EXERCISE: Output the data that follows exactly, line for line.

DATA RECORDS:

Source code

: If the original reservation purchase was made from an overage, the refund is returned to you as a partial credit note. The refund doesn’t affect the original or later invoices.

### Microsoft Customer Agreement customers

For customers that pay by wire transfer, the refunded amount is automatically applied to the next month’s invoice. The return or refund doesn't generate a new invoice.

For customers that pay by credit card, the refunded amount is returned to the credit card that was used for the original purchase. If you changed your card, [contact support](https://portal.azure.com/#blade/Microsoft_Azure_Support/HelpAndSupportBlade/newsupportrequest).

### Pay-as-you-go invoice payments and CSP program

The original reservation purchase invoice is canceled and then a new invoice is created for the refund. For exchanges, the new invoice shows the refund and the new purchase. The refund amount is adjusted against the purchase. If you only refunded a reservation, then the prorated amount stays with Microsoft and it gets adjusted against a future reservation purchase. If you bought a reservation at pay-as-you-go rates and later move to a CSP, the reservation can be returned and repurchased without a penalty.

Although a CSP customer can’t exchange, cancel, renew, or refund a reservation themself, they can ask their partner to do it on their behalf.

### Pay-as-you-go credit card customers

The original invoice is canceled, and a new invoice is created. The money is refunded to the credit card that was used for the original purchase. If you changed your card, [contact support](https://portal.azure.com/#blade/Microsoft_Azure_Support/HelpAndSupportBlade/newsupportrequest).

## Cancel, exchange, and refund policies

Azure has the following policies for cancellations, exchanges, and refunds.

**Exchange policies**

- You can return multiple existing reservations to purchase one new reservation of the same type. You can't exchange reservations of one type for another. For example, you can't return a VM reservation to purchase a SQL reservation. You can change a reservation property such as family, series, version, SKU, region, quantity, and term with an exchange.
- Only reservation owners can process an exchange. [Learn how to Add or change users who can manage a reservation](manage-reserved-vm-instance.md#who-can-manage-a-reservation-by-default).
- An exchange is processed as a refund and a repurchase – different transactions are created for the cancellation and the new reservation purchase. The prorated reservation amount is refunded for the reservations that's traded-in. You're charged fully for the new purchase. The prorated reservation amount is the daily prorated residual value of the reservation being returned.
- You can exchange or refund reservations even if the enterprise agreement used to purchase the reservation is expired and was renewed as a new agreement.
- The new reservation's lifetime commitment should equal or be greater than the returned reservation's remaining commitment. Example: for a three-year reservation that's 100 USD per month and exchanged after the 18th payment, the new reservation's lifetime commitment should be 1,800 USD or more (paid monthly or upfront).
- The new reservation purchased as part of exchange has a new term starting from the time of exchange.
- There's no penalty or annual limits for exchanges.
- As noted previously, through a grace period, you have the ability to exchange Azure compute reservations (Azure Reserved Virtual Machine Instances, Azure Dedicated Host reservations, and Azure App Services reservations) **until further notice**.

RESULT OF THE EXERCISE:
Source code

: If the original reservation purchase was made from an overage, the refund is returned to you as a partial credit note. The refund doesn’t affect the original or later invoices.

### Microsoft Customer Agreement customers

For customers that pay by wire transfer, the refunded amount is automatically applied to the next month’s invoice. The return or refund doesn't generate a new invoice.

For customers that pay by credit card, the refunded amount is returned to the credit card that was used for the original purchase. If you changed your card, [contact support](https://portal.azure.com/#blade/Microsoft_Azure_Support/HelpAndSupportBlade/newsupportrequest).

### Pay-as-you-go invoice payments and CSP program

The original reservation purchase invoice is canceled and then a new invoice is created for the refund. For exchanges, the new invoice shows the refund and the new purchase. The refund amount is adjusted against the purchase. If you only refunded a reservation, then the prorated amount stays with Microsoft and it gets adjusted against a future reservation purchase. If you bought a reservation at pay-as-you-go rates and later move to a CSP, the reservation can be returned and repurchased without a penalty.

Although a CSP customer can’t exchange, cancel, renew, or refund a reservation themself, they can ask their partner to do it on their behalf.

### Pay-as-you-go credit card customers

The original invoice is canceled, and a new invoice is created. The money is refunded to the credit card that was used for the original purchase. If you changed your card, [contact support](https://portal.azure.com/#blade/Microsoft_Azure_Support/HelpAndSupportBlade/newsupportrequest).

## Cancel, exchange, and refund policies

Azure has the following policies for cancellations, exchanges, and refunds.

**Exchange policies**

- You can return multiple existing reservations to purchase one new reservation of the same type. You can't exchange reservations of one type for another. For example, you can't return a VM reservation to purchase a SQL reservation. You can change a reservation property such as family, series, version, SKU, region, quantity, and term with an exchange.
- Only reservation owners can process an exchange. [Learn how to Add or change users who can manage a reservation](manage-reserved-vm-instance.md#who-can-manage-a-reservation-by-default).
- An exchange is processed as a refund and a repurchase – different transactions are created for the cancellation and the new reservation purchase. The prorated reservation amount is refunded for the reservations that's traded-in. You're charged fully for the new purchase. The prorated reservation amount is the daily prorated residual value of the reservation being returned.
- You can exchange or refund reservations even if the enterprise agreement used to purchase the reservation is expired and was renewed as a new agreement.
- The new reservation's lifetime commitment should equal or be greater than the returned reservation's remaining commitment. Example: for a three-year reservation that's 100 USD per month and exchanged after the 18th payment, the new reservation's lifetime commitment should be 1,800 USD or more (paid monthly or upfront).
- The new reservation purchased as part of exchange has a new term starting from the time of exchange.
- There's no penalty or annual limits for exchanges.
- As noted previously, through a grace period, you have the ability to exchange Azure compute reservations (Azure Reserved Virtual Machine Instances, Azure Dedicated Host reservations, and Azure App Services reservations) **until further notice**.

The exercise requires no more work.